Work instruction 1 -
Name every blog, publication, or organization mentioned in the article about mapping the trees of Tompkins Square Park.
Work instruction 2 -
Pick up the article about mapping the trees of Tompkins Square Park after its final sentence, and write its next paragraphs.

Text segment -
§

Blogger Maps Every Tree in Tompkins, Minus the Stumpers

TSPTIP Print Map 9 12 12Michael Natale

Dennis Edge, the birdwatcher, isn’t the only one sharing his wisdom about the flora and fauna of Tompkins Square Park this weekend.

Yesterday, Michael Natale of Gamma Blog posted a high-resolution map of the park’s trees and generously shared it with The Local. On Saturday, he’ll talk about his quest to identify every single one of them.

The Houston Street resident, who moved to the neighborhood in 1978, started cataloging the park’s trees about a year ago, after reading about a pair of Central Park leaf-peepers and noticing that a 1998 map offered by the Tompkins Square Park Conservancy was “way out of date.”

“A lot of trees were long gone and not all the trees were listed and they were just little dots on the map and I found it really not that useable,” he said.

Mr. Natale, 64, decided it was time for an update. “I thought, ‘It can’t be that hard,’” he said, admitting that he soon learned otherwise and spent “endless” hours engaged in the “insanely difficult” task of pacing off accurate distances, gauging trunk diameters, and trying to tell the difference between a Japanaese scholar tree and a black locust (he’s still not sure about that one, and hopes to get help from local tree mavens this weekend). In short, what was to be an arborous task turned out to be an arduous one.

§

Supplied information -
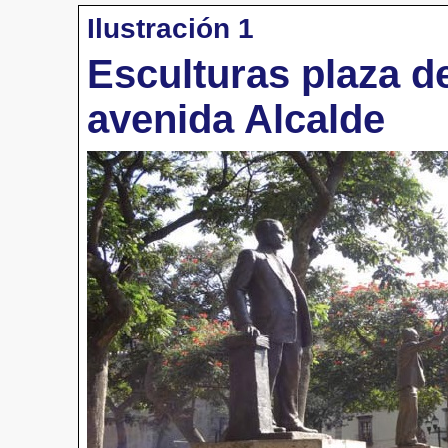
Ilustración 1
Esculturas plaza d
avenida Alcalde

§

Written response 1 -
Gamma Blog, The Local, Tompkins Square Park Conservancy

Written response 2 -
Elm Galls Mr. Natale’s photo of elm galls.

Still, Mr. Natale learned a few things: a sycamore that’s a third of the way into the park, near 10th Street and Avenue A, is said to be its oldest. And there are at least 20 different types of trees in the park, including red oaks, pin oaks, white oaks, and willow oaks. The mulberry plants bear edibles; the pear trees, however, do not. And the park’s pea-sized crabapples are mostly for squirrels to enjoy.

Mr. Natale’s favorite trees are the American elms, which survived a blight of Dutch Elm Disease in the 1930s. Since he started the map, one was felled by Irene and two were cut down owing to internal rot.

“That’s kind of sad to see,” Mr. Natale said. “Those three trees were magnificent trees, they really changed the character of the area. Elms are big trees that provide a lot of shade. Their branches go out really wide, so those areas immediately changed from shady to sunny.”

If you’d like to hear more about Mr. Natale’s quest, meet him Saturday at 11 a.m., at the park entrance near Eighth Street and Avenue B.

Correction: Sept. 13, 2012
An earlier version of this post gave an incorrect age. Mr. Natale is 64, not 74.